"""
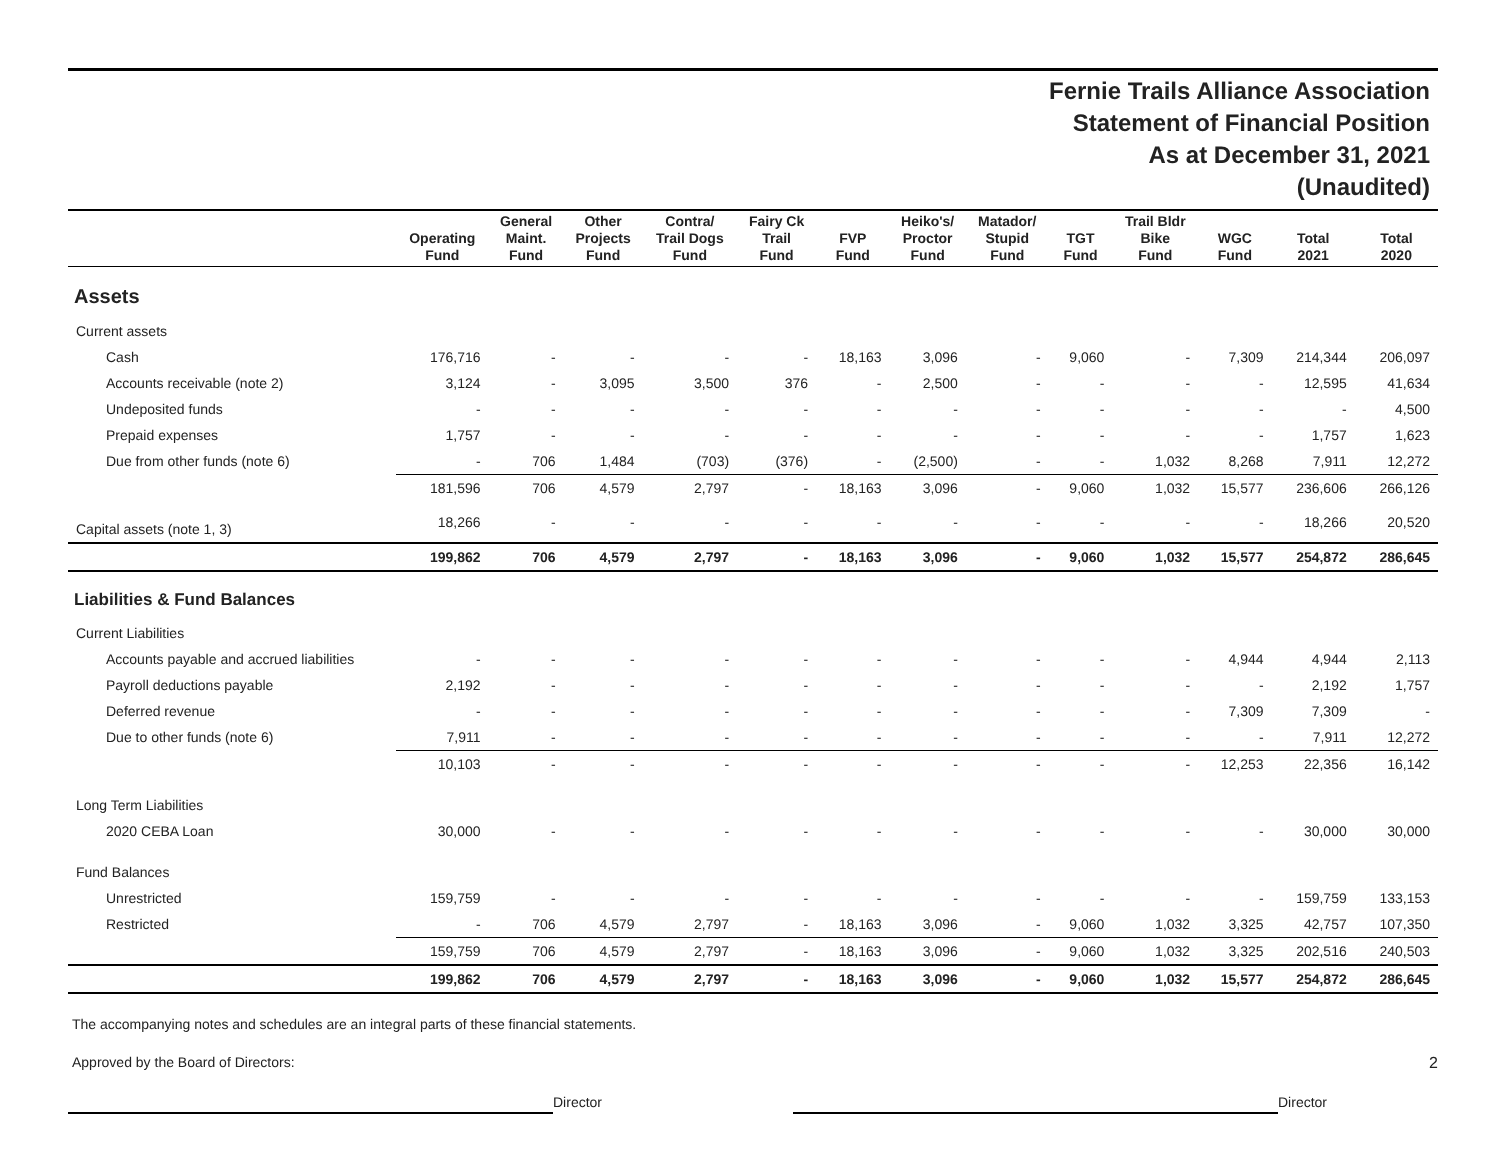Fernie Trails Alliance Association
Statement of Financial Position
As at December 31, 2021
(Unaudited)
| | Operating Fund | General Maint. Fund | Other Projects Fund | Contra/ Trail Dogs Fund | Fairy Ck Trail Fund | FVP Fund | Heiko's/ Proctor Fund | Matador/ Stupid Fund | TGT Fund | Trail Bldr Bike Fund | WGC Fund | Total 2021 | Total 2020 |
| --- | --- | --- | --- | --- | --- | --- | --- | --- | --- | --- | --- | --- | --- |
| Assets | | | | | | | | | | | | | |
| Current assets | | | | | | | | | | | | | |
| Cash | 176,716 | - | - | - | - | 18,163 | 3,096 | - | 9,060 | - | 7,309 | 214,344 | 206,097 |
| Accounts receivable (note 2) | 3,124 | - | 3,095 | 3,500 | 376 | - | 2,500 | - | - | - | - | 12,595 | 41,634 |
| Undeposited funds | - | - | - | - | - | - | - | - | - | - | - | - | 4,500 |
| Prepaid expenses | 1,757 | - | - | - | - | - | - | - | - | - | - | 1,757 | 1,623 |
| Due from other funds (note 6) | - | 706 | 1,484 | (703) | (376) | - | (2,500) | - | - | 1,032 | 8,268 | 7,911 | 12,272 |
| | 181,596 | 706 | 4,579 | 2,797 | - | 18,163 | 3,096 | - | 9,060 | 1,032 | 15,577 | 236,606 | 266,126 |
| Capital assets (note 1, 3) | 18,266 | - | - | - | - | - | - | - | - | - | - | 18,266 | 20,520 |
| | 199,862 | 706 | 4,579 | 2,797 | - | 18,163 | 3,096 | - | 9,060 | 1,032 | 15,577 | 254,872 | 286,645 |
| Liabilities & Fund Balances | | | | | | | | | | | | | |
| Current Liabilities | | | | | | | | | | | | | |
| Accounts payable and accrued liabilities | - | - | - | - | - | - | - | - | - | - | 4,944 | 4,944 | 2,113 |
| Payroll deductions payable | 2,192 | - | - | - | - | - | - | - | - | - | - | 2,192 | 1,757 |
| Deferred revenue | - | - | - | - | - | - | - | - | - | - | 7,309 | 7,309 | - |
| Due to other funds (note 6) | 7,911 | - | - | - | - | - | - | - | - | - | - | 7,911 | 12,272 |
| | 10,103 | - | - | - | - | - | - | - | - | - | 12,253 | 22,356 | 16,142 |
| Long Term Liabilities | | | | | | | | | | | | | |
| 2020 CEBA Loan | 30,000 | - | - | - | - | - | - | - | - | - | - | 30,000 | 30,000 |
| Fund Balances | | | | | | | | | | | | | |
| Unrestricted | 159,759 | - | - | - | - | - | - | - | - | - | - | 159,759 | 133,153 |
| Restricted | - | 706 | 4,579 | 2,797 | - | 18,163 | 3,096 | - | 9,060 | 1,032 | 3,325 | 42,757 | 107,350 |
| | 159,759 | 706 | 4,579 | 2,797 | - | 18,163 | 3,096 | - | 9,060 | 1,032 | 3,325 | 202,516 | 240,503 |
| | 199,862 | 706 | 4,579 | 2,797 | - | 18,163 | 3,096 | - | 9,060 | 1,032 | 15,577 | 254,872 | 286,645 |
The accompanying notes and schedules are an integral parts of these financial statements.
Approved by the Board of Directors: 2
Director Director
"""
-- What is being asked --
Repeat only what lies between the start of the data and the end of the line containing "Total 2020 |", exactly, with pictures left out.

-- Expected answer --
Fernie Trails Alliance Association
Statement of Financial Position
As at December 31, 2021
(Unaudited)
| | Operating Fund | General Maint. Fund | Other Projects Fund | Contra/ Trail Dogs Fund | Fairy Ck Trail Fund | FVP Fund | Heiko's/ Proctor Fund | Matador/ Stupid Fund | TGT Fund | Trail Bldr Bike Fund | WGC Fund | Total 2021 | Total 2020 |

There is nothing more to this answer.